__The input__

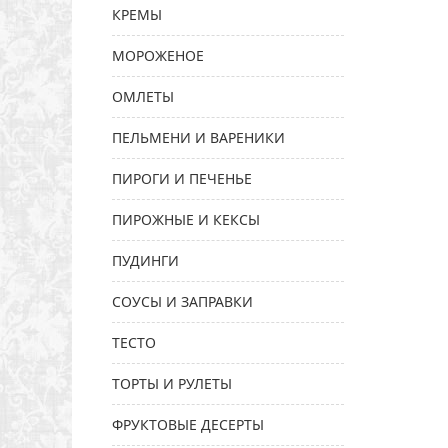
КРЕМЫ
МОРОЖЕНОЕ
ОМЛЕТЫ
ПЕЛЬМЕНИ И ВАРЕНИКИ
ПИРОГИ И ПЕЧЕНЬЕ
ПИРОЖНЫЕ И КЕКСЫ
ПУДИНГИ
СОУСЫ И ЗАПРАВКИ
ТЕСТО
ТОРТЫ И РУЛЕТЫ
ФРУКТОВЫЕ ДЕСЕРТЫ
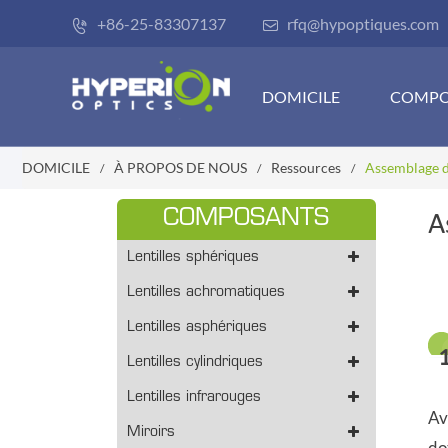
+86-25-83307137
rfq@hypoptiques.com


DOMICILE
COMPO
DOMICILE
À PROPOS DE NOUS
Ressources
Assemblage d
COMPOSANTS
A
Lentilles sphériques
Lentilles achromatiques
Lentilles asphériques
1
Lentilles cylindriques
Lentilles infrarouges
Av
Miroirs
do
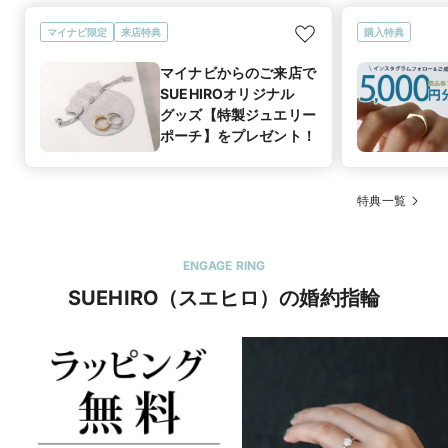
マイナビ限定
来店特典
購入特典
マイナビからのご来店で
SUEHIROオリジナル
グッズ【特製ジュエリー
ポーチ】をプレゼント！
特典一覧
ENGAGE RING
SUEHIRO（スエヒロ）の婚約指輪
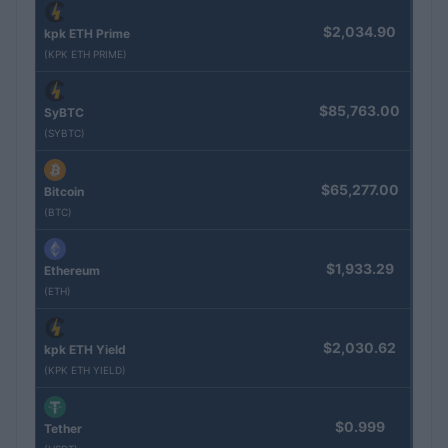
$2,034.90
kpk ETH Prime
(KPK ETH PRIME)
$85,763.00
SyBTC
(SYBTC)
$65,277.00
Bitcoin
(BTC)
$1,933.29
Ethereum
(ETH)
$2,030.62
kpk ETH Yield
(KPK ETH YIELD)
$0.999
Tether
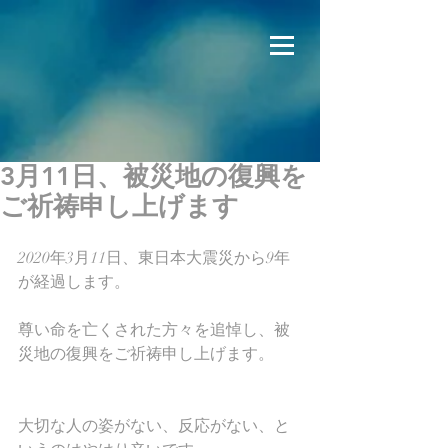
3月11日、被災地の復興を
ご祈祷申し上げます
2020年3月11日、東日本大震災から9年
が経過します。
尊い命を亡くされた方々を追悼し、被
災地の復興をご祈祷申し上げます。
大切な人の姿がない、反応がない、と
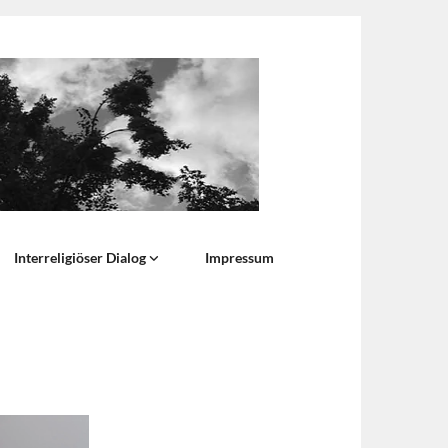
Interreligiöser Dialog
Impressum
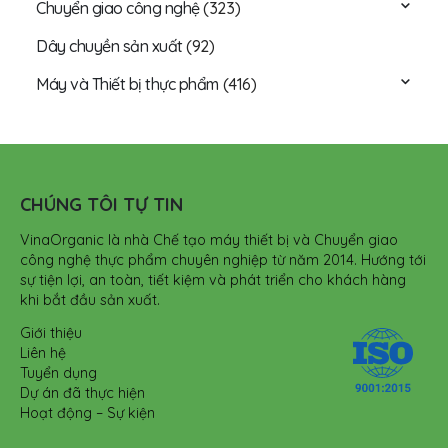
Chuyển giao công nghệ
(323)
Dây chuyền sản xuất
(92)
Máy và Thiết bị thực phẩm
(416)
CHÚNG TÔI TỰ TIN
VinaOrganic là nhà Chế tạo máy thiết bị và Chuyển giao
công nghệ thực phẩm chuyên nghiệp từ năm 2014. Hướng tới
sự tiện lợi, an toàn, tiết kiệm và phát triển cho khách hàng
khi bắt đầu sản xuất.
Giới thiệu
Liên hệ
Tuyển dụng
Dự án đã thực hiện
Hoạt động – Sự kiện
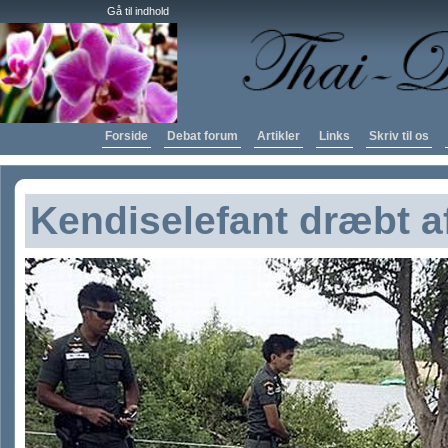
Gå til indhold
Forside
Debat forum
Artikler
Links
Skriv til os
Kendiselefant dræbt a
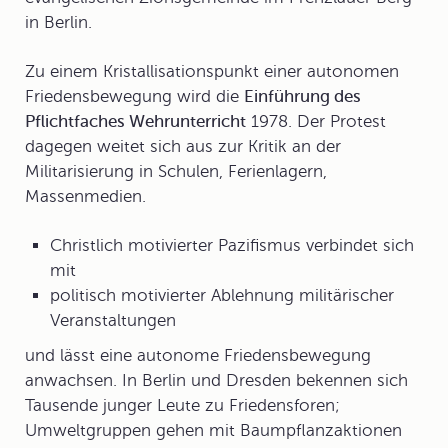
in Berlin.
Zu einem Kristallisationspunkt einer autonomen
Friedensbewegung wird die
Einführung des
Pflichtfaches Wehrunterricht
1978. Der Protest
dagegen weitet sich aus zur Kritik an der
Militarisierung in Schulen, Ferienlagern,
Massenmedien.
Christlich motivierter Pazifismus verbindet sich
mit
politisch motivierter Ablehnung militärischer
Veranstaltungen
und lässt eine
autonome Friedensbewegung
anwachsen. In Berlin und Dresden bekennen sich
Tausende junger Leute zu Friedensforen;
Umweltgruppen gehen mit Baumpflanzaktionen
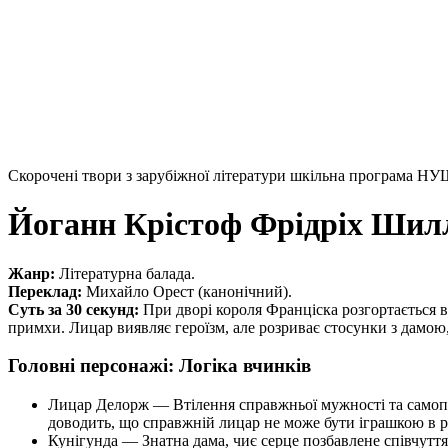
Скорочені твори з зарубіжної літератури шкільна програма НУ
Йоганн Крістоф Фрідріх Шил
Жанр:
Літературна балада.
Переклад:
Михайло Орест (канонічний).
Суть за 30 секунд:
При дворі короля
Франціска
розгортається 
примхи. Лицар виявляє героїзм, але розриває стосунки з дамою
Головні персонажі: Логіка вчинків
Лицар Делорж
— Втілення справжньої мужності та самопо
доводить, що справжній лицар не може бути іграшкою в 
Кунігунда
— Знатна дама, чиє серце позбавлене співчуття.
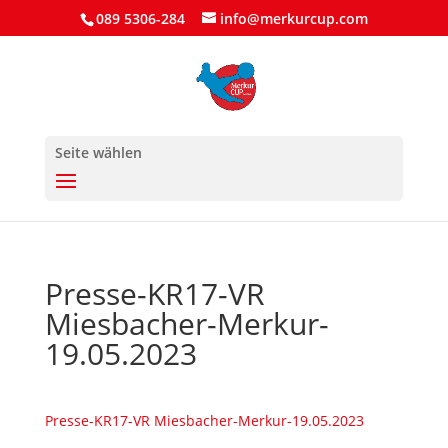
089 5306-284
info@merkurcup.com
Seite wählen
Presse-KR17-VR
Miesbacher-Merkur-
19.05.2023
Presse-KR17-VR Miesbacher-Merkur-19.05.2023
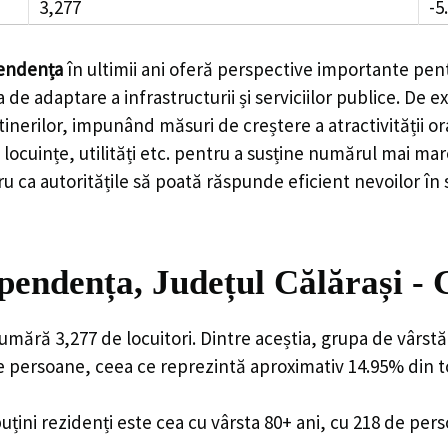
3,277
-5
endența
în ultimii ani oferă perspective importante pent
 de adaptare a infrastructurii și serviciilor publice. D
rilor, impunând măsuri de creștere a atractivității ora
locuințe, utilități etc. pentru a susține numărul mai mar
u ca autoritățile să poată răspunde eficient nevoilor în
endența, Județul Călărași - 
ără 3,277 de locuitori. Dintre aceștia, grupa de vârstă
de persoane, ceea ce reprezintă aproximativ 14.95% din to
uțini rezidenți este cea cu vârsta 80+ ani, cu 218 de per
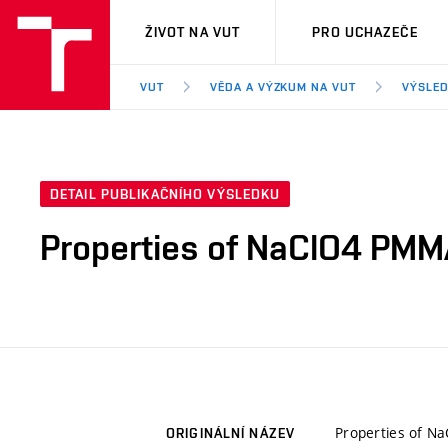
VUT
ŽIVOT NA VUT
PRO UCHAZEČE
VUT
VĚDA A VÝZKUM NA VUT
VÝSLED
DETAIL PUBLIKAČNÍHO VÝSLEDKU
Properties of NaClO4 PMMA
Properties of N
ORIGINÁLNÍ NÁZEV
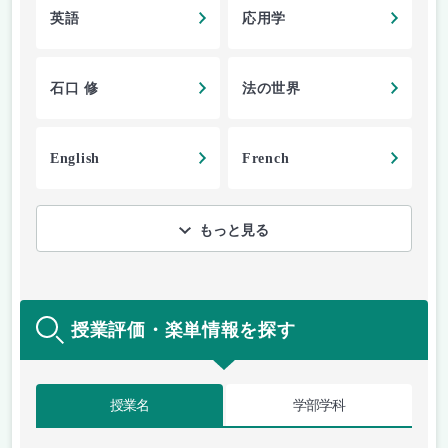
英語
応用学
石口 修
法の世界
English
French
もっと見る
授業評価・楽単情報を探す
授業名
学部学科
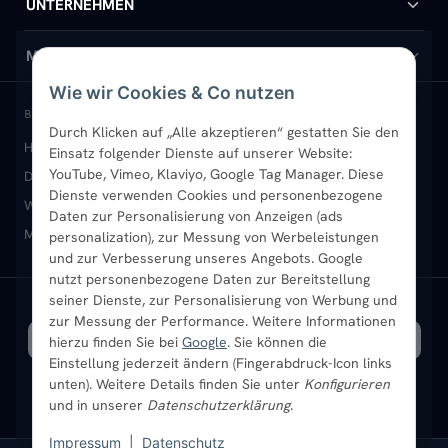
Handtuchheizkörper
Hilfe & Kontakt
UNTERNEHMEN
Design-Heizkörper
Versand & Lieferung
Wir über uns
MEIN KONTO
Wie wir Cookies & Co nutzen
Paneelheizkörper
Rückgabe & Widerruf
Standort & Abholung Jüchen
Anmelden / Mein Konto
BELIEBTE KATEGORIEN
Durch Klicken auf „Alle akzeptieren“ gestatten Sie den
Heizkörper kaufen
Badheizkörper
Handtuchheizkörper
Einsatz folgender Dienste auf unserer Website:
Vertikal-Heizkörper
Garantie & Gewährleistung
B2B-Kunden
Merkliste
YouTube, Vimeo, Klaviyo, Google Tag Manager. Diese
Design-Heizkörper
Paneelheizkörper
Vertikal-Heizkörper
Dienste verwenden Cookies und personenbezogene
Heizkörper-Zubehör
Montageservice vor Ort
Karriere
Newsletter
Wandheizkörper
Wohnraum-Heizkörper
Badheizkörper Schwarz
Daten zur Personalisierung von Anzeigen (ads
Mischbetrieb-Heizkörper
Heizkörper-Zubehör
Aktuelle Angebote
personalization), zur Messung von Werbeleistungen
Sendung verfolgen
Ratgeber
Aktuelle Angebote
und zur Verbesserung unseres Angebots. Google
nutzt personenbezogene Daten zur Bereitstellung
seiner Dienste, zur Personalisierung von Werbung und
Bestpreisgarantie
SICHERE ZAHLUNG
VERSAND MIT
zur Messung der Performance. Weitere Informationen
hierzu finden Sie bei
Google
. Sie können die
Einstellung jederzeit ändern (Fingerabdruck-Icon links
unten). Weitere Details finden Sie unter
Konfigurieren
und in unserer
Datenschutzerklärung
.
Impressum
|
Datenschutz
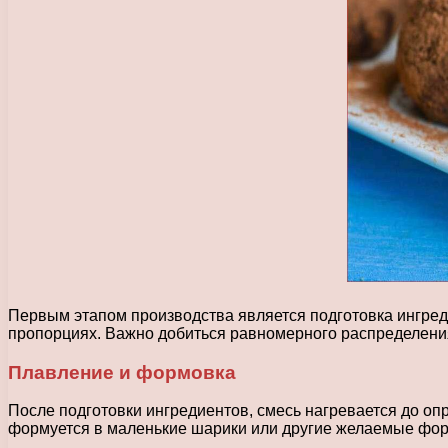
Первым этапом производства является подготовка ингред
пропорциях. Важно добиться равномерного распределения
Плавление и формовка
После подготовки ингредиентов, смесь нагревается до о
формуется в маленькие шарики или другие желаемые форм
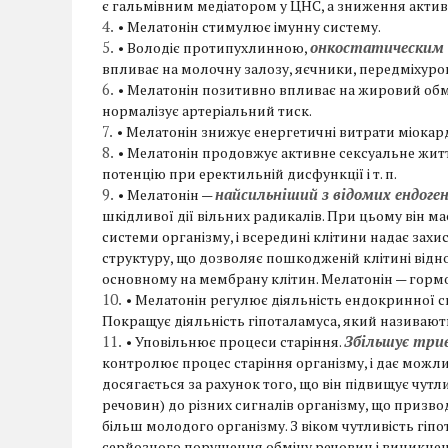
є гальмівним медіатором у ЦНС, а зниження активн
• Мелатонін стимулює імунну систему.
онкостатическим
• Володіє протипухлинною,
впливає на молочну залозу, яєчники, передміхуров
• Мелатонін позитивно впливає на жировий обмі
нормалізує артеріальний тиск.
• Мелатонін знижує енергетичні витрати міокар
• Мелатонін продовжує активне сексуальне жит
потенцію при еректильній дисфункції і т. п.
найсильніший з відомих ендог
• Мелатонін —
шкідливої дії вільних радикалів. При цьому він ма
системи організму, і всередині клітини надає захи
структуру, що дозволяє пошкодженій клітині відно
основному на мембрану клітин. Мелатонін — гормон
• Мелатонін регулює діяльність ендокринної си
Покращує діяльність гіпоталамуса, який називают
Збільшує три
• Уповільнює процеси старіння.
контролює процес старіння організму, і дає можл
досягається за рахунок того, що він підвищує чутл
речовин) до різних сигналів організму, що призво
більш молодого організму. З віком чутливість гі
серйозного порушення обміну речовин і виникнен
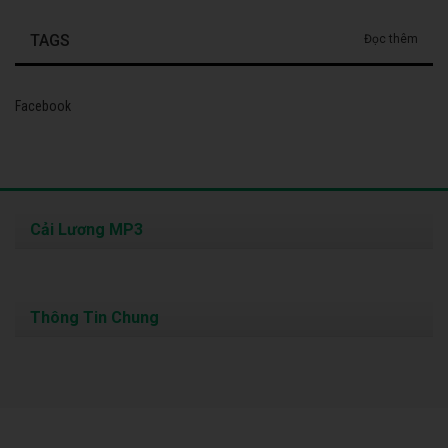
TAGS
Đọc thêm
Facebook
Cải Lương MP3
Thông Tin Chung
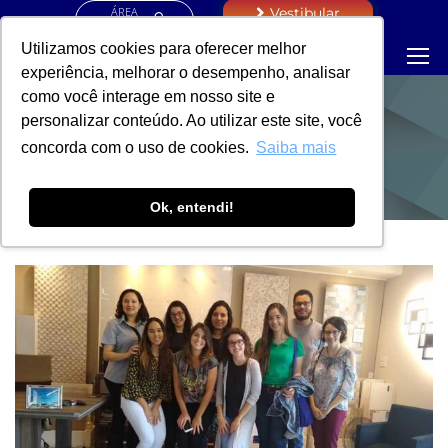
ÁREA
Vestibular
RESTRITA
Utilizamos cookies para oferecer melhor
experiência, melhorar o desempenho, analisar
como você interage em nosso site e
personalizar conteúdo. Ao utilizar este site, você
NOTÍCIAS
concorda com o uso de cookies.
Saiba mais
Ok, entendi!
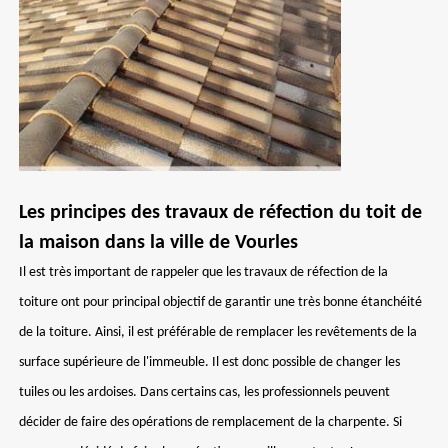
Les principes des travaux de réfection du toit de
la maison dans la ville de Vourles
Il est très important de rappeler que les travaux de réfection de la
toiture ont pour principal objectif de garantir une très bonne étanchéité
de la toiture. Ainsi, il est préférable de remplacer les revêtements de la
surface supérieure de l'immeuble. Il est donc possible de changer les
tuiles ou les ardoises. Dans certains cas, les professionnels peuvent
décider de faire des opérations de remplacement de la charpente. Si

__Task to complete__
Taking the entries above, extract every line from the one bearing "Seite wählen" through the one bearing "UNTERNEHMEN", exactly, with no pictures.

__Result__
Seite wählen
Presse-KR17-VR
Miesbacher-Merkur-
19.05.2023
Presse-KR17-VR Miesbacher-Merkur-19.05.2023
3,277
-5
endența
în ultimii ani oferă perspective importante pent
 de adaptare a infrastructurii și serviciilor publice. D
rilor, impunând măsuri de creștere a atractivității ora
locuințe, utilități etc. pentru a susține numărul mai mar
u ca autoritățile să poată răspunde eficient nevoilor în
endența, Județul Călărași - 
ără 3,277 de locuitori. Dintre aceștia, grupa de vârstă
de persoane, ceea ce reprezintă aproximativ 14.95% din to
uțini rezidenți este cea cu vârsta 80+ ani, cu 218 de per
VUT
ŽIVOT NA VUT
PRO UCHAZEČE
VUT
VĚDA A VÝZKUM NA VUT
VÝSLED
DETAIL PUBLIKAČNÍHO VÝSLEDKU
Properties of NaClO4 PMMA
Properties of N
ORIGINÁLNÍ NÁZEV
英語
応用学
石口 修
法の世界
English
French
もっと見る
授業評価・楽単情報を探す
授業名
学部学科
Handtuchheizkörper
Hilfe & Kontakt
UNTERNEHMEN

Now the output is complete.